Holbeach (All Saints)

HOLBEACH (All Saints), a market-town and parish, and the head of a union, in the wapentake of Elloe, parts of Holland, county of Lincoln, 12 miles (S.) from Boston, 42 (S. E.) from Lincoln, and 106 (N. by E.) from London; containing 4637 inhabitants. The ancient name of this place was Oldbeche, it having been built near an old beach which the receding of the waters had left; and it is evident, from the different embankments constructed between the Foss-Dyke and the Cross-Keys Washes, that all the land in the vicinity of the town was once covered by the waters of the North Sea. Foundations of walls, and pavements, have been discovered, and several ancient coins, urns, and seals dug up at different periods. The town, which is situated on the road from Newark to Norwich, and in a low marshy district, is indifferently built. In 1834, an act was obtained for improving and draining some adjoining lands. There is a considerable traffic for the supply of the neighbourhood, and the sale of various articles of merchandise and other commodities, which are landed at Foss-Dyke, distant about five miles. The market is on Thursday; and fairs are held on May 17th and September 17th, chiefly for pleasure. The powers of the county debt-court of Holbeach, established in 1847, extend over the registration-district of Holbeach. The parish comprises by measurement 23,000 acres; the population is chiefly employed in agriculture, and the grazing of cattle, for which there are very extensive pastures.

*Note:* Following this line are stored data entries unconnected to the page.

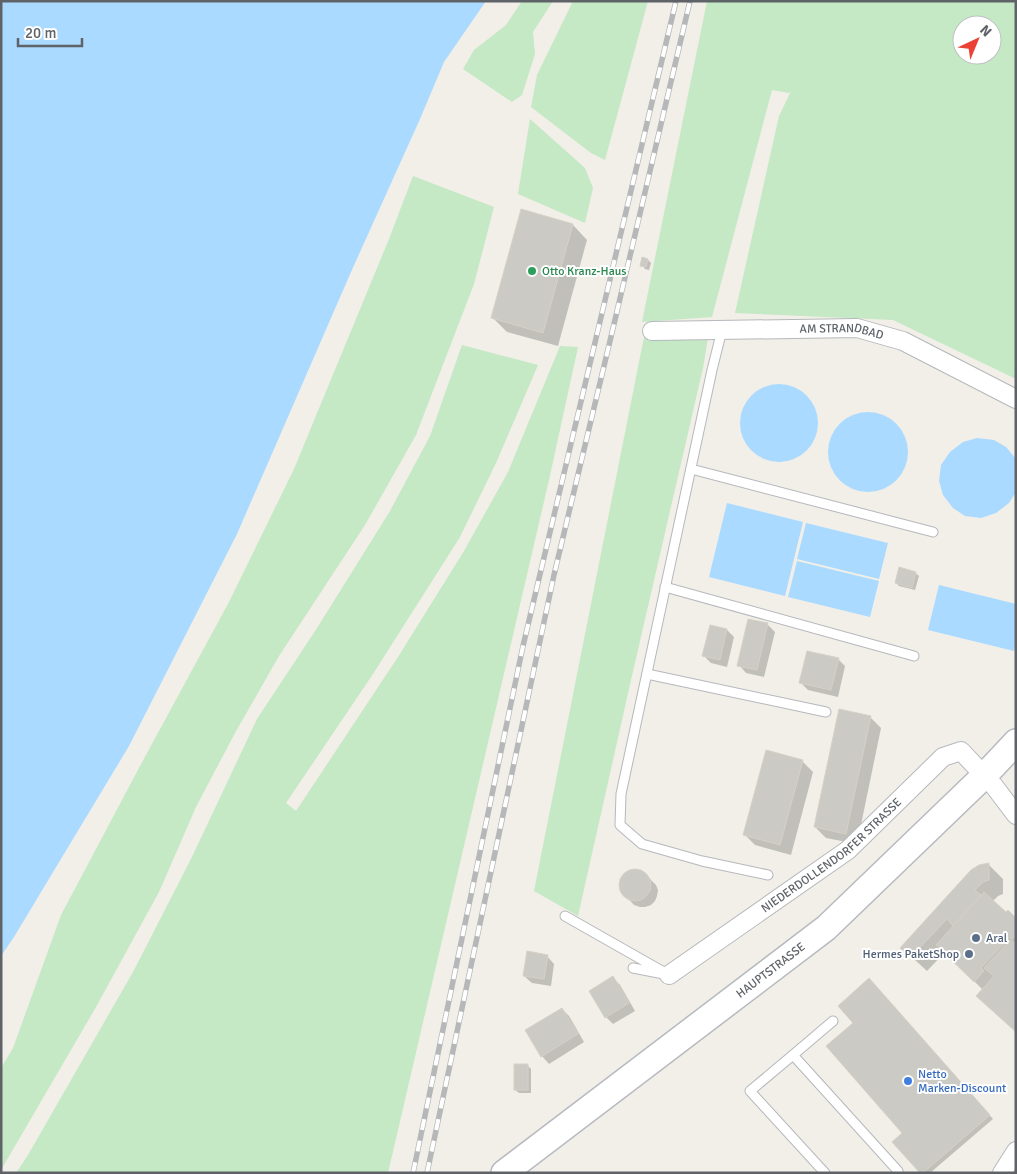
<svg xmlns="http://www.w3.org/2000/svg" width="1017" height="1174" font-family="Signika,sans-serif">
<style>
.green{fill:#c5e8c5;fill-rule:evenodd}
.water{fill:#aadaff}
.shadow{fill:#0003}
.building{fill:#cccac5;stroke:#d6d1c6}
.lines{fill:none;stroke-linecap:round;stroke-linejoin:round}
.lane-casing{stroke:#b5b8bc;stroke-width:11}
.street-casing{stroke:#b5b8bc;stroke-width:20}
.secondary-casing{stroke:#b6babf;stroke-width:28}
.lane{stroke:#fff;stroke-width:9}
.street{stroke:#fff;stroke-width:18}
.secondary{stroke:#fff;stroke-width:25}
.rail-casing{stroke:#b6b7b8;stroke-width:5.5}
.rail{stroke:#fff;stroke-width:4;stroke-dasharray:11;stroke-linecap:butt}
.leisure-dot{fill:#2e9e5b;stroke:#fff;stroke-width:2}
.service-dot{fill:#5c6f8a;stroke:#fff;stroke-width:2}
.shop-dot{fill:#3f7fe0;stroke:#fff;stroke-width:2}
.labels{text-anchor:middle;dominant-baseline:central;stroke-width:4;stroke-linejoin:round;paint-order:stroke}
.leisure-label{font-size:12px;fill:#27864d;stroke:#fff;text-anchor:start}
.street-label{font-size:12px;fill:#5f6368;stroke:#fff}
.service-label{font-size:12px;fill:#4e5e75;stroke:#fff;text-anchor:start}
.shop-label{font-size:12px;fill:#366cbe;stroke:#fff;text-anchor:start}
</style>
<rect width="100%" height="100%" fill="#f1efe8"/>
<g class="green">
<polygon points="522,1 553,1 533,32 535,54 522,95 512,102 463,69 474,50 506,25"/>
<polygon points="573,1 648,1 605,160 591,153 531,107 537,75"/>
<path d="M 707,1 L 1016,1 L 1016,379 L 893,320 L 735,313 L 779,116 L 791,91 L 789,93 L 772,90 L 712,317 L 642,322 ZM 962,25 L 992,25 L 992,55 L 962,55 Z"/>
<polygon points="530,119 585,168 593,188 585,223 518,194"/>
<polygon points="413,176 494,207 474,284 416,435 365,525 279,656 235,733 196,807 159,892 96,1007 1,1170 1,1068 13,1048 61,915 140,766 229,602 294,469 389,239"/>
<polygon points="644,337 708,338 703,368 631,680 578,916 534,891"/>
<polygon points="462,345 538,365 496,463 460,537 373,674 286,803 296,811 398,657 464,551 508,472 560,346 578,347 549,480 388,1173 16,1173 28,1155 133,972 192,857 257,719 317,628 390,511 430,436"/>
</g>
<g class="water">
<polygon points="1,1 486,1 444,62 420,119 351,272 237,534 129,746 14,937 1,956"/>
<circle cx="779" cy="423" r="39"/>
<circle cx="868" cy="452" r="40"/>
<polygon points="977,438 994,440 1006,447 1016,459 1016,492 1009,503 996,513 981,518 965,516 953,508 943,495 939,481 941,465 950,452 963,442"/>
<polygon points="727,503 803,522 785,596 709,577"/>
<polygon points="806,523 888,543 879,579 797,559"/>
<polygon points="797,561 879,581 870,617 788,597"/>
<polygon points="939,585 1016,604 1016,642 1014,651 928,630"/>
</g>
<g class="shadow">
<polygon points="522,211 573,225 587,240 558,346 507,332 492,317"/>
<polygon points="648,260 651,263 649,270 645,269 642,265"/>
<polygon points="915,573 919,576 915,590 899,586 896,583"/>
<polygon points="767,624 775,632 764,677 746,673 739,665"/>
<polygon points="727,630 734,637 727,667 711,663 704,656"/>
<polygon points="838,659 845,666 838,697 808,690 801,683"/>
<polygon points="870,717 881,728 857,844 826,838 815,827"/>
<polygon points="802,761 813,772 791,855 755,845 744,834"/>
<polygon points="989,865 1003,879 1003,894 998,896 992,902 1016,920 1016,1031 983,990 945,952 927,971 902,948"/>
<polygon points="633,870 638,871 644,873 656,885 658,890 657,896 655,901 651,905 645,907 640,907 634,905 622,892 621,887 621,881 623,876 627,872"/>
<polygon points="547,956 554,964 551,986 532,983 524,976"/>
<polygon points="613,978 620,985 635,1011 613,1024 606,1017"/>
<polygon points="873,983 993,1119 930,1173 922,1173 854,1023"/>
<polygon points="562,1009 569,1016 584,1042 549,1064 542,1056"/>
<polygon points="527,1065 531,1069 531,1093 519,1093 515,1090"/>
</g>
<g class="building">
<polygon points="521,209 573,224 543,333 491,318"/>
<polygon points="642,257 648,259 646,267 640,266"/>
<polygon points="899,567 916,572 912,588 895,583"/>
<polygon points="748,619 768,623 757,670 737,666"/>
<polygon points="710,625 727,629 720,660 702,656"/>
<polygon points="807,651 839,658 831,690 799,683"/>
<polygon points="839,709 871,716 846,834 814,827"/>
<polygon points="766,750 803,760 780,845 743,835"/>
<polygon points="989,863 989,880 983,882 975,890 981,895 953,926 947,919 911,957 900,948 971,870 979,865"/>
<circle cx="635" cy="885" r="16"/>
<polygon points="984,892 1006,912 1008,910 1016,918 1016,935 1012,939 1010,937 981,968 984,971 974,982 936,945"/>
<polygon points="1010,940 1016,944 1016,1032 976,996 994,976 984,968"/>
<polygon points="527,951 548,955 544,979 523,976"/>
<polygon points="613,976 629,1003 605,1018 589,991"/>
<polygon points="869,978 990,1115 923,1173 920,1173 892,1142 902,1133 826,1046 853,1023 838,1006"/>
<polygon points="562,1008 578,1034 541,1057 525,1030"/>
<rect x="514" y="1064" width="14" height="26"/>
</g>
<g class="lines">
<defs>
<g id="lane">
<polyline points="722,330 712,370 621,794 620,825 642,844 702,861 768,875"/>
<polyline points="691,469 933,532"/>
<polyline points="665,587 914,656"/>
<polyline points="647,674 826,712"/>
<polyline points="565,916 669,975 633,968"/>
<polyline points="833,1021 793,1055 898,1171 898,1173"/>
<polyline points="793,1055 750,1091 825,1173"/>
</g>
<g id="street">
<path id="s1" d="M 652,331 L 857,328 L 903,341 L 1016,399"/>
<path id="s2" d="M 669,975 L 848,850 L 943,757 L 961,751 L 994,786 L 1016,815"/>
<polyline points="1002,1173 1016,1151"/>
</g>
<g id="secondary">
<path id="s3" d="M 504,1173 L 826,928 L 985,775 L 1016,742"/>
</g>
</defs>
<use href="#lane" class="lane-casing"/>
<use href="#street" class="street-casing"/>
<use href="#secondary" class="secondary-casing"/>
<use href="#lane" class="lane"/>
<use href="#street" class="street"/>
<use href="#secondary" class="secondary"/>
<defs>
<g id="rail">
<polyline points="413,1173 523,646 676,1"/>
<polyline points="427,1173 554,575 610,341 690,1"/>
</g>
</defs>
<use href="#rail" class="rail-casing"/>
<use href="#rail" class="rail"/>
</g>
<circle class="leisure-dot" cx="532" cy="271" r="5"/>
<g class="service-dot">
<circle cx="976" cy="938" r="5"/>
<circle cx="969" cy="954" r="5"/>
</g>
<circle class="shop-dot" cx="908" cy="1081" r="5"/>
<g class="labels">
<g class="leisure-label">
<text x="542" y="271">Otto Kranz-Haus</text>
</g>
<g class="street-label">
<text stroke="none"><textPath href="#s1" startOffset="190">AM STRANDBAD</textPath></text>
<text stroke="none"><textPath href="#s2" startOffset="202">NIEDERDOLLENDORFER STRASSE</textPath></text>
<text stroke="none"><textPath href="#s3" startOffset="335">HAUPTSTRASSE</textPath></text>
</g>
<g class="service-label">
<text x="986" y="938">Aral</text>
<text x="959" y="954" text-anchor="end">Hermes PaketShop</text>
</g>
<g class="shop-label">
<text x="918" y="1074">Netto<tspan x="918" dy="14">Marken-Discount</tspan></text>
</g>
</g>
<rect width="1017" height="1174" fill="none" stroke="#5f6368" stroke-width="5"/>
<g transform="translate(977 40) rotate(44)"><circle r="24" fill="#ffffff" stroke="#bfc1c3"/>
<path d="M0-4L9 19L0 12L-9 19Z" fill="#ea4335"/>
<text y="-8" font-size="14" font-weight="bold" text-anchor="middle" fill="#5f6368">N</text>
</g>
<path d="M18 38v8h64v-8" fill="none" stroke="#5f6368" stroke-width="2.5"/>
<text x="25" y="38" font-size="15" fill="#5f6368" stroke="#ffffff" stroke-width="4" paint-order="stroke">20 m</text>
</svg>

The living is a vicarage, valued in the king's books at £20. 5. 10.; patron and appropriator, the Bishop of Lincoln: the great tithes have been commuted for £4994. 10., and the vicarial for £807. 10.; the glebe comprises 7a. 1r. The church is an elegant and spacious structure, in the decorated English style, with a square embattled tower surmounted by a lofty and gracefully-proportioned spire; in the chancel are some interesting monuments, and an altar-piece representing Our Saviour instituting the Last Supper. In the north aisle is an altar-tomb with a recumbent figure, supposed to have been erected to the memory of Sir Humphrey Littlebury, who fell in the wars of the roses. In that part of the parish called the Fen, now well drained, a chapel has been erected, and dedicated to St. John, which is a neat structure, in the early English style, containing 280 sittings; the bishop of the diocese contributed £850 towards its erection and endowment, and presented the communion-plate. There are places of worship for Wesleyans and Primitive Methodists. The free school was founded in 1669, by George Farmer, Esq., who endowed it with land which, with subsequent benefactions, produces an income of £200; in 1807, a new schoolroom was built at an expense of £500, raised by subscription. There is also a national school; and the sum of £21, arising from various bequests, is annually distributed among the poor. The union of Holbeach comprises 11 parishes and places, and contains a population of 16,997. An hospital for a warden and fifteen poor persons was founded near the church, about 1351, by Sir John de Kirketon, Knt.; but it was suppressed at the Reformation. The town is celebrated as having been the residence of several eminent literary characters, including Stukeley, the antiquary, and Mrs. Centlivre, the dramatist, who were natives of this place; Henry Rands, otherwise Holbeach, appointed to the bishopric of Lincoln in 1547, and one of the compilers of the Liturgy; and Samuel Frotheringham, a member of the Society of Friends, who died here in 1745.

Transcribed from A Topographical Dictionary of England, by Samuel Lewis, 7th edition, published in 1848.